**Goal 1:**
Print the records exactly as they are, starting at their first line and ending with the line that contains "ప్రబంధరత్నాకరంలో".
**Goal 2:**
Carry on the piece about Viking metal and Falkenbach from its final sentence.

**Document section:**
.....
The noise diaries XII
How to avoid sex through music
Spring is here. Trees are budding. Birds engage in their annual renewal of the housing stock. Days are lengthening, and somehow even the rainfall seems charged with heavy handed virility. The very air you breathe oozes sex.
Of course this is all something I’m thoroughly against. The listening rotation recoils. Paralysed in competing convulsions of desire and repulsion, unsure which way to turn, which impulse to follow, or what weather pattern out of the indecisive cacophony of elements that is English springtime should dictate my soundtrack. The one common theme I can pick out in my current moods is a dogged commitment to the unsexy. The continuation of a defiantly virginal revelry is thrown into my ears to spite the emergently randy flowers, birds, and the first round of overly keen insects braving the still subzero mornings.
I’ve always been deeply suspicious of Viking metal’s claim to exist. For all its USP bluster, what are the commonalities of its various champions beyond Nordic yodelling? Its raw materials are easily assimilable into its nearest neighbours in various forms of heavy or black metal by way of folk. Despite my debilitating addiction to pedantry however, it’s easy to forget that language serves a very specific purpose: ejaculating your thoughts into someone else’s mind. Viking metal in this regard is like love, beauty, or pornography, the moment you define it, it tends to disappear, but you know when you see it.
I’d love to say this was the reason I’ve manged to avoid Falkenbach, arguably the most quintessentially Vikingy Viking metal band, for so long. The real reason is more malicious. I’m just deeply prejudice to genres whose reality I find dubious. Adjacent artists in Nokturnal Mortum, Summoning, Bathory, or Enslaved always felt more academically credentialed. For all their flamboyance, stylistic ambiguity, and idle digressions across metal’s postmodernist cosmopolitan fingering, they always return to homebase, always monitoring their roots in black or heavy metal, composting them with care and attention.
.....
**Records to process:**

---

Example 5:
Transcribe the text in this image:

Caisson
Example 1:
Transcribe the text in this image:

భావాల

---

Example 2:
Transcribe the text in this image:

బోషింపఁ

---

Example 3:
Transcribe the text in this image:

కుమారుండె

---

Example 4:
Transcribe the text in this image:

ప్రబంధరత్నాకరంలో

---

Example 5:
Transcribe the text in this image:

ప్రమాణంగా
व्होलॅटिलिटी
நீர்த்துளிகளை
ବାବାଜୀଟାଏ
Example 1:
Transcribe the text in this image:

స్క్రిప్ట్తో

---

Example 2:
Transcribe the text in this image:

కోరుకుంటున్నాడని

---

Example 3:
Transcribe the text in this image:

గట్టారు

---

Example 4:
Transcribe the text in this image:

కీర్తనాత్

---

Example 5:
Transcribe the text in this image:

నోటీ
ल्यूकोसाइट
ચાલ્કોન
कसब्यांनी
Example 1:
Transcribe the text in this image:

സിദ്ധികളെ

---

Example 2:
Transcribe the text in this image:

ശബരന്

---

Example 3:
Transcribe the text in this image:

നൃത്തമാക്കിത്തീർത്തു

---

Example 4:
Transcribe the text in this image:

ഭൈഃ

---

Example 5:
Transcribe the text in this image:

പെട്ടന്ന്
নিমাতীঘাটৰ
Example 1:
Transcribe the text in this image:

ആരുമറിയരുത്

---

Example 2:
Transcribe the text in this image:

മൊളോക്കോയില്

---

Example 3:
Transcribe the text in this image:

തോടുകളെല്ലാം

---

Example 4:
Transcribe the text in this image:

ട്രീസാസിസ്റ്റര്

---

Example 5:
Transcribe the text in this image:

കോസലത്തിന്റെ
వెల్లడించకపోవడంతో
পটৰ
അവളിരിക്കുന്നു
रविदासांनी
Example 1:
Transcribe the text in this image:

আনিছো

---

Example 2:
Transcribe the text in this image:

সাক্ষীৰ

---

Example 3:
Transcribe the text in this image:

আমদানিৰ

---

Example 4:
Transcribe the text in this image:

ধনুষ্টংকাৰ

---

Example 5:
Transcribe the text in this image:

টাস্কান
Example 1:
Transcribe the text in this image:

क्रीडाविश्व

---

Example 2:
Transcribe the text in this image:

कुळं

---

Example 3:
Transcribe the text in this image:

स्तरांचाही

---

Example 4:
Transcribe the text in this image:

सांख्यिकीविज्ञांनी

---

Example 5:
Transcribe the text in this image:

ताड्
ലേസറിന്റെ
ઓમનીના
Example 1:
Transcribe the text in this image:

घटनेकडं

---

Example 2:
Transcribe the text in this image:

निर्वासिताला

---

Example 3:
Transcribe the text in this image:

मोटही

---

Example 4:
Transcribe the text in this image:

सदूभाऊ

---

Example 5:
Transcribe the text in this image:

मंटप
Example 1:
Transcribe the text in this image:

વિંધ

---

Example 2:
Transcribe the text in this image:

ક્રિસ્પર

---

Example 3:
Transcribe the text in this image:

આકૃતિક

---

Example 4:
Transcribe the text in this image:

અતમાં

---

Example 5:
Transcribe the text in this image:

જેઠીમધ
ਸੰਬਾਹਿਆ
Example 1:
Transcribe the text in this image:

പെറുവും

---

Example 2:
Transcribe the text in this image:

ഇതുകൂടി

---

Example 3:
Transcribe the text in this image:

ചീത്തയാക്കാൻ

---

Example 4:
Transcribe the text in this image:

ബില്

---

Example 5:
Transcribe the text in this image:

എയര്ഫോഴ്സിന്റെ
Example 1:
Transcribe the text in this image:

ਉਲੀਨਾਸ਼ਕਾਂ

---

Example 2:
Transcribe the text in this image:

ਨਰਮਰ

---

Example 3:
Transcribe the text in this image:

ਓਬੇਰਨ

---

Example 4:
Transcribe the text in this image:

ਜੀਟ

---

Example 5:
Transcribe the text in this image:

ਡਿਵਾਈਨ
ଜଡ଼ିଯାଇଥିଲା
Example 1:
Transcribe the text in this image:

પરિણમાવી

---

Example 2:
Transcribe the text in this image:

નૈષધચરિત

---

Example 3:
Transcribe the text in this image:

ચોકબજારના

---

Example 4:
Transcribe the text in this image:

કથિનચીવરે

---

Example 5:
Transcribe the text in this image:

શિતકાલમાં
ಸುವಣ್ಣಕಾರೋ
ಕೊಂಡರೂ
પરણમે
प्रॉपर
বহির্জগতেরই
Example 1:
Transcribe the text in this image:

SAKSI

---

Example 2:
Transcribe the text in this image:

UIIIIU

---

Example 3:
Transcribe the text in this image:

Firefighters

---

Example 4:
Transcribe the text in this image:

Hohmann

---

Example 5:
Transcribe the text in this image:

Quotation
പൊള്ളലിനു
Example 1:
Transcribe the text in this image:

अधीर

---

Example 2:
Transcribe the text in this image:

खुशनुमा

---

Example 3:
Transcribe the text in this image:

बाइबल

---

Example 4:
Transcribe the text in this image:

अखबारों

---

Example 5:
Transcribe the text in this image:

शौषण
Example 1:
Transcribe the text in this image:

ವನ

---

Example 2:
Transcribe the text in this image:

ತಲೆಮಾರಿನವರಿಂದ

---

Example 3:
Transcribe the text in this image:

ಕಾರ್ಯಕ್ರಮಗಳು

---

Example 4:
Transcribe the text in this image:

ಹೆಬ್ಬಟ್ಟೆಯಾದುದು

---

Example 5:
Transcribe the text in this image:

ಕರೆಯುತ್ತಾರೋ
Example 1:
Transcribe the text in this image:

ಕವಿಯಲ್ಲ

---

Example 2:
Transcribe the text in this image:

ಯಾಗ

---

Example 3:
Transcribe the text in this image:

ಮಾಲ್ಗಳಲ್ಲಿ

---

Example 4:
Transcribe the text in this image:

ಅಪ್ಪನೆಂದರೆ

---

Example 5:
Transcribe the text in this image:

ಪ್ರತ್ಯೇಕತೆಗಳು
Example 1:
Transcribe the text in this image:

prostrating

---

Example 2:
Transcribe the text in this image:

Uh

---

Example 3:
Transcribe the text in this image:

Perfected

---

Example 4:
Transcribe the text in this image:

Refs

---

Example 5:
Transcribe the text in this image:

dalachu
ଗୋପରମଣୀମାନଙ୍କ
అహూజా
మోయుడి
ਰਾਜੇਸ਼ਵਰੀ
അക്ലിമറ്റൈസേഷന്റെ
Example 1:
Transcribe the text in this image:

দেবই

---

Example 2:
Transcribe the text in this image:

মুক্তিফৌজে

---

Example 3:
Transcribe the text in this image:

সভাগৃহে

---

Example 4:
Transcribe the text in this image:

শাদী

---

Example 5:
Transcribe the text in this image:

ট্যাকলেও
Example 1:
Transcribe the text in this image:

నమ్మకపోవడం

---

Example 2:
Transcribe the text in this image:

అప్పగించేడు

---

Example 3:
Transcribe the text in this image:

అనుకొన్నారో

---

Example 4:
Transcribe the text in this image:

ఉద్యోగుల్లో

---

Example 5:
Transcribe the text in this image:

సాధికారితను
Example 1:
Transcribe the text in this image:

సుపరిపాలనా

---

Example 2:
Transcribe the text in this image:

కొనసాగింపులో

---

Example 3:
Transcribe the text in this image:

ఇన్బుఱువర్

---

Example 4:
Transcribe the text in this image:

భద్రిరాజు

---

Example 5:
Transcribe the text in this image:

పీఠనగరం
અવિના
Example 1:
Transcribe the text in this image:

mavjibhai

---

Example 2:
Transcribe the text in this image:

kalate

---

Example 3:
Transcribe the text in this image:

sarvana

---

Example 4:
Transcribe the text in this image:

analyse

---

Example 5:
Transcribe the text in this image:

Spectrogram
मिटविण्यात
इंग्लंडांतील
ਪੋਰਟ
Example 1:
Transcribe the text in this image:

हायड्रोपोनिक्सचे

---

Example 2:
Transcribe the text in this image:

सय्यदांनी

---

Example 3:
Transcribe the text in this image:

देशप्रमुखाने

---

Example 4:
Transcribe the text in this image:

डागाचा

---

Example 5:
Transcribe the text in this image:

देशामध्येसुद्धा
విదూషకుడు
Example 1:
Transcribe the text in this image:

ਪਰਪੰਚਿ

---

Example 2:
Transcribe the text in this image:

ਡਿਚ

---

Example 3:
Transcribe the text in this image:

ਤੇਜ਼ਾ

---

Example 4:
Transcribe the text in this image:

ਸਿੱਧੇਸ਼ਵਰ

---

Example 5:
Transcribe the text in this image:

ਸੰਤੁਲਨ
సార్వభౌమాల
.....
**Result 1:**
---

Example 5:
Transcribe the text in this image:

Caisson
Example 1:
Transcribe the text in this image:

భావాల

---

Example 2:
Transcribe the text in this image:

బోషింపఁ

---

Example 3:
Transcribe the text in this image:

కుమారుండె

---

Example 4:
Transcribe the text in this image:

ప్రబంధరత్నాకరంలో

**Result 2:**
In contrast, Falkenbach, by the time they hit their stride with ‘…magni blandinn ok megintiri…’, came across as trying to conjure a sui generis genre without doing the legwork of actually crafting new techniques, modalities, or compositional norms. This is obviously unfair to Falkenbach. Not the accusation itself, mind. That’s completely fair, justified, and right. But it should really be levelled at the fanbase, willing Viking metal into existence off the back of the labours of bands like Falkenbach, all because they think they’re above rolling in the muck with the rest of us black metal obsessives. They hear what is essentially slowed down melodic black metal with some folky instruments and clean vocals and suddenly they’re getting all high minded about their Nordic ancestry and donning Thor’s hammer necklaces.
This is probably why I’m drawn more to the debut ‘…en their medh riki fara…’. Much like Nokturnal Mortum’s ‘Goat Horns’, it’s an album not afraid to reach further than its means, inviting the listener to perhaps imagine sounds and experiences that aren’t quite present in the guts of the music itself. We see the album as it aspires to be more than as it actually appears before us. Falkenbach’s keyboard array may not be quite as cheap as their Ukrainian counterparts at this time, but Vakyas is clearly propping up technological limitations with duct tape and sheer will.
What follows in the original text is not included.